▶ AIM OF THE EXERCISE: Copy the listing word for word, from its first line up to and including the line that contains "21665 Pacific Hwy S".

▶ DATA FOR THE TASK:
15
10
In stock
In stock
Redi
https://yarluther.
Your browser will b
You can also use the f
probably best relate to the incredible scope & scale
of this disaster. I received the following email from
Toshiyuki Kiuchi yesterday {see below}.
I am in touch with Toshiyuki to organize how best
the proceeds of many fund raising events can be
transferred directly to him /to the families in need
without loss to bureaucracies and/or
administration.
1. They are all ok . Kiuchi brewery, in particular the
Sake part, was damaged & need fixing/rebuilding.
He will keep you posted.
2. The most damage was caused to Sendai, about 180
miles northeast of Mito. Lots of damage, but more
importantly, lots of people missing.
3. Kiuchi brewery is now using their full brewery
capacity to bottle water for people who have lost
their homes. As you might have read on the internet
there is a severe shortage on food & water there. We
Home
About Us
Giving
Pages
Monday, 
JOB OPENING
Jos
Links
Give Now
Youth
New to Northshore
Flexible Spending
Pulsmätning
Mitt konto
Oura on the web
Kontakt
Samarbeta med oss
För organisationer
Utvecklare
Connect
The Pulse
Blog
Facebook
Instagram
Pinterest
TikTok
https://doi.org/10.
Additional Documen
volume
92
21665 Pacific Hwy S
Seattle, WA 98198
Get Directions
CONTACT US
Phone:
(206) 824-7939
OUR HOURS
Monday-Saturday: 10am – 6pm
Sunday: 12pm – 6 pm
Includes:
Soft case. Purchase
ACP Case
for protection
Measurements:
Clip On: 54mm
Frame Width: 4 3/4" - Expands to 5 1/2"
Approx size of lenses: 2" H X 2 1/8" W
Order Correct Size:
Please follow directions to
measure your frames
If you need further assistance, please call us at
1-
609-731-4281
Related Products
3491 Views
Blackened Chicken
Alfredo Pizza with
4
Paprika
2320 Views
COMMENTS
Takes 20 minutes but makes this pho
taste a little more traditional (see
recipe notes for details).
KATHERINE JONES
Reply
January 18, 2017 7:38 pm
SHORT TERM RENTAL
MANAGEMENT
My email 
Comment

▶ TASK SOLUTION:
15
10
In stock
In stock
Redi
https://yarluther.
Your browser will b
You can also use the f
probably best relate to the incredible scope & scale
of this disaster. I received the following email from
Toshiyuki Kiuchi yesterday {see below}.
I am in touch with Toshiyuki to organize how best
the proceeds of many fund raising events can be
transferred directly to him /to the families in need
without loss to bureaucracies and/or
administration.
1. They are all ok . Kiuchi brewery, in particular the
Sake part, was damaged & need fixing/rebuilding.
He will keep you posted.
2. The most damage was caused to Sendai, about 180
miles northeast of Mito. Lots of damage, but more
importantly, lots of people missing.
3. Kiuchi brewery is now using their full brewery
capacity to bottle water for people who have lost
their homes. As you might have read on the internet
there is a severe shortage on food & water there. We
Home
About Us
Giving
Pages
Monday, 
JOB OPENING
Jos
Links
Give Now
Youth
New to Northshore
Flexible Spending
Pulsmätning
Mitt konto
Oura on the web
Kontakt
Samarbeta med oss
För organisationer
Utvecklare
Connect
The Pulse
Blog
Facebook
Instagram
Pinterest
TikTok
https://doi.org/10.
Additional Documen
volume
92
21665 Pacific Hwy S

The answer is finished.